▸ Text block
4. Developers should recognize users’ desire to extract value. Leverage playability and rewards to cleverly turn them into “spenders”

Unlike traditional games where users purely “spends value”, the right to property and earning attracts much more ROI-driven users to a game. Given that most P2E games today lack playability (and thereby makes it difficult to induce “non-investment” demand), most games suffer significant more value outflow vs. inflow / spending, thereby requiring new user investments to offset the gap. One may call this phenomenon a clear Ponzi.

We believe that teams must recognize that crypto users follow a different utility curve – and accordingly find ways to minimize their value outflow, maximize the positive economic impact if they do so, and leverage all means (emotion, experience, playability) to nudge them into “spending”.

Additionally, we also believe teams should broaden their reach to really bring traditional gamers in. Teaching them crypto-native finances can help them further convert more users and contribute positively to the economy.

5. Retain control of the financial infra and use commissions to stabilize economy

We believe that foundational DeFi functions are simple and important enough to be natively set-up, and the income / tax generated can be used to stabilize and grow the in-game economy.

▸ Directives
(A) Write out the passage on play-to-earn games from "Additionally, we also" to "the in-game economy.".
(B) In the passage on play-to-earn games, what can the income or tax generated by natively set-up DeFi functions be used for?
The data that follows is separate material and has no connection to the passage on play-to-earn games.

▸ Data lines
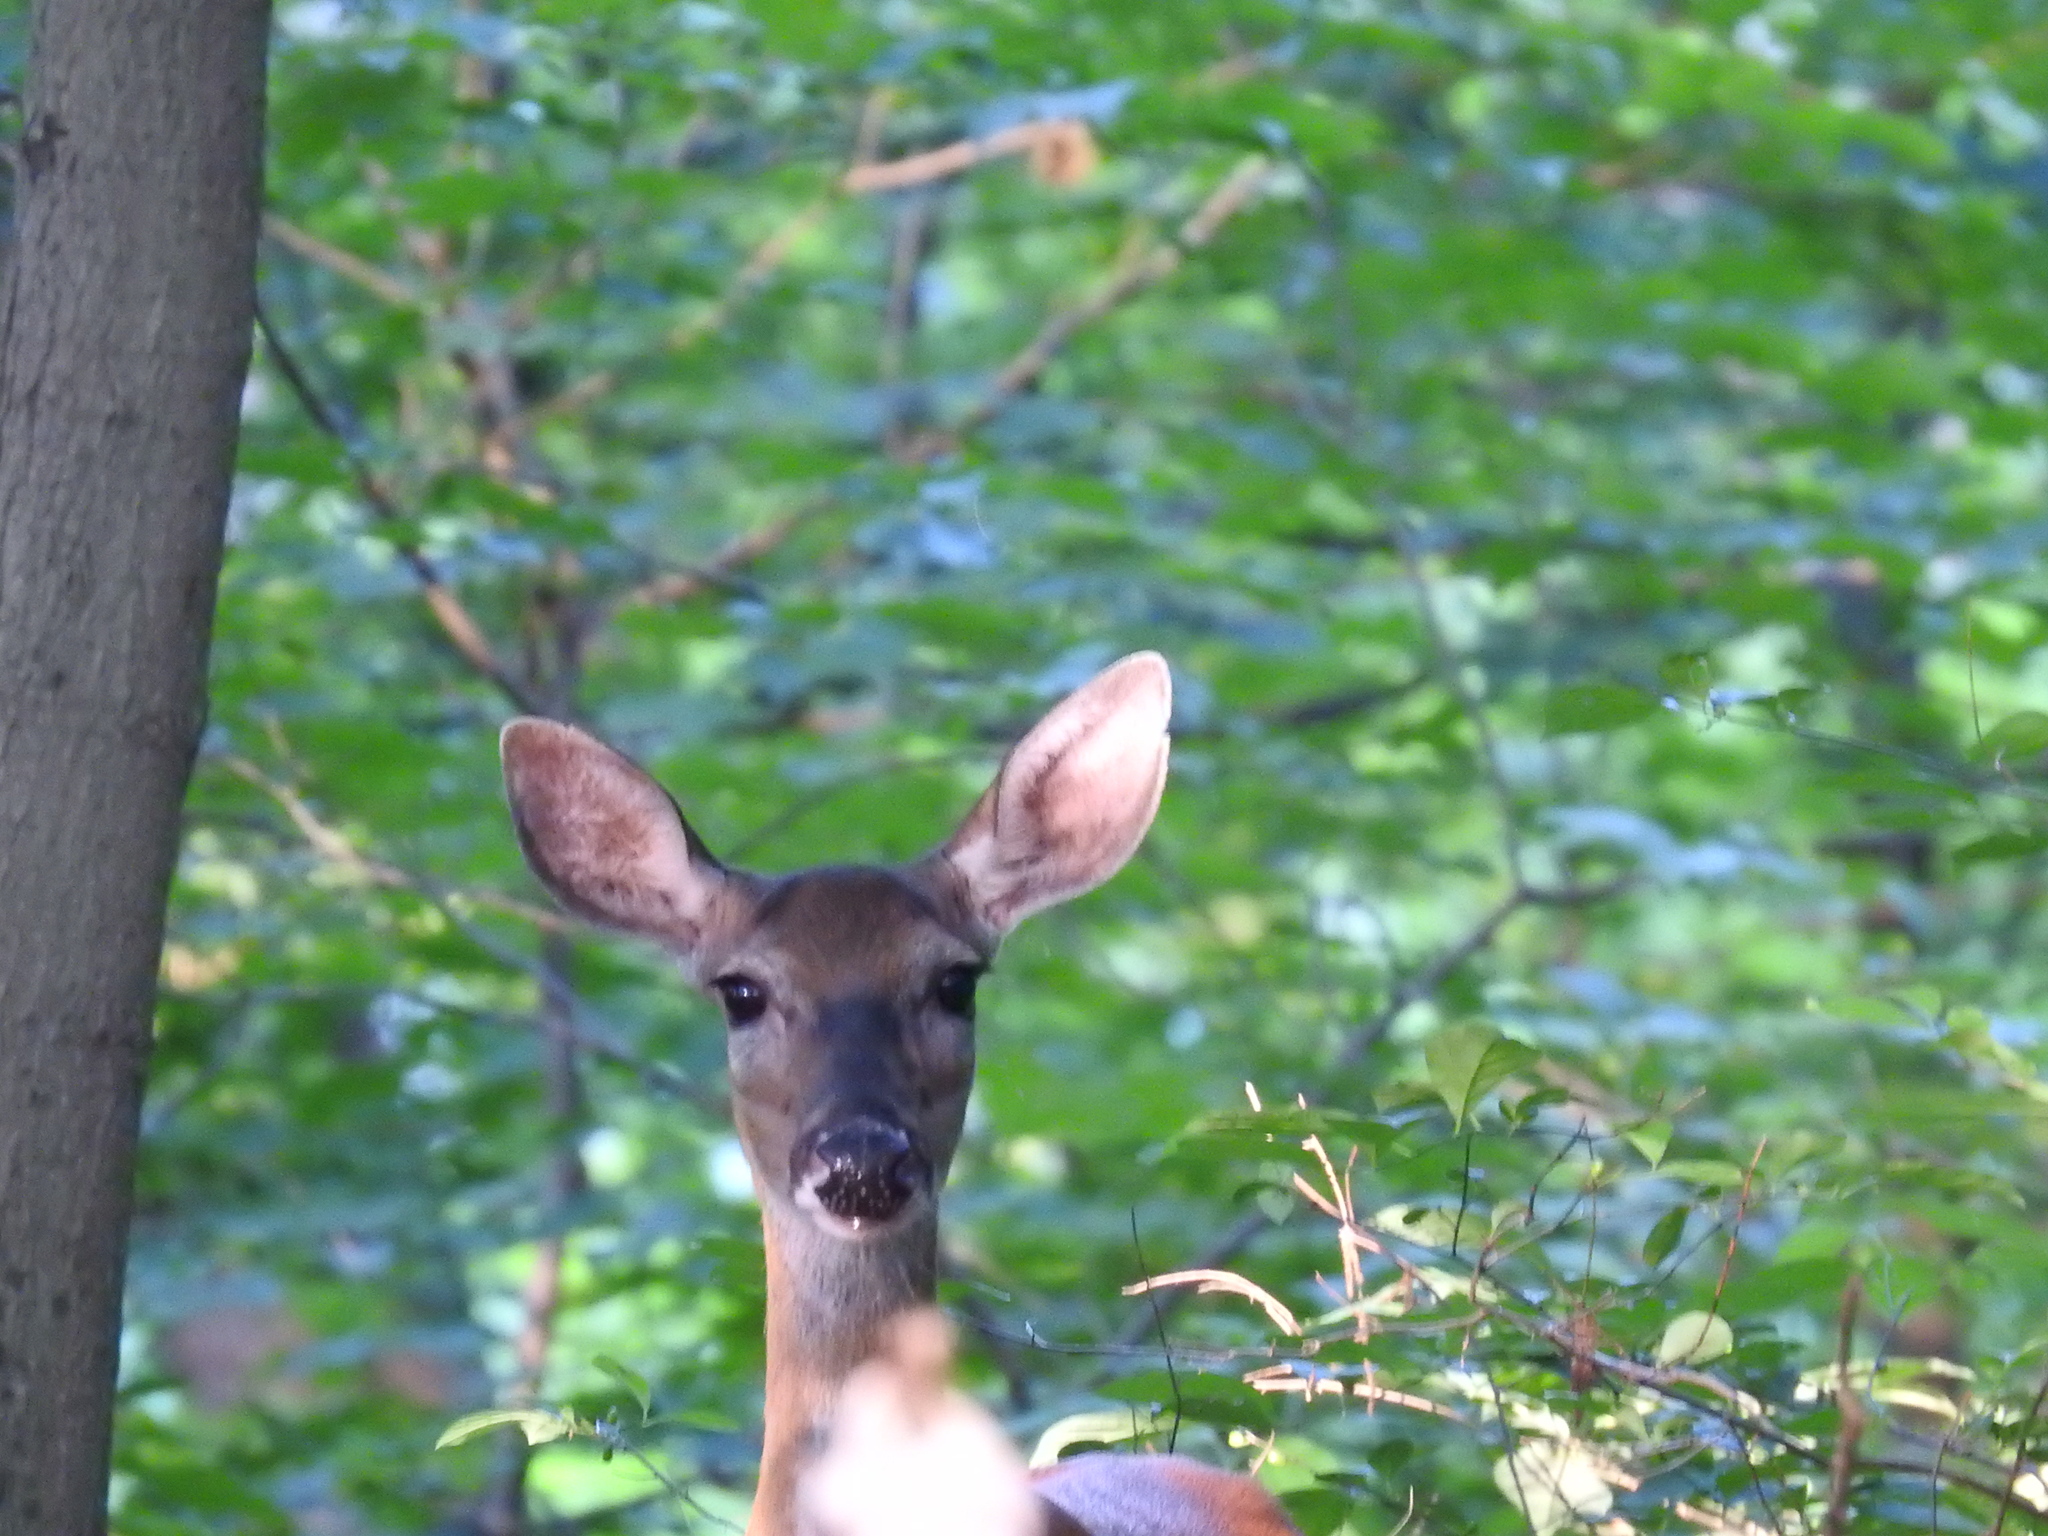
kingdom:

▸ Answers per task
(A)
Additionally, we also believe teams should broaden their reach to really bring traditional gamers in. Teaching them crypto-native finances can help them further convert more users and contribute positively to the economy.

5. Retain control of the financial infra and use commissions to stabilize economy

We believe that foundational DeFi functions are simple and important enough to be natively set-up, and the income / tax generated can be used to stabilize and grow the in-game economy.

(B) It can be used to stabilize and grow the in-game economy.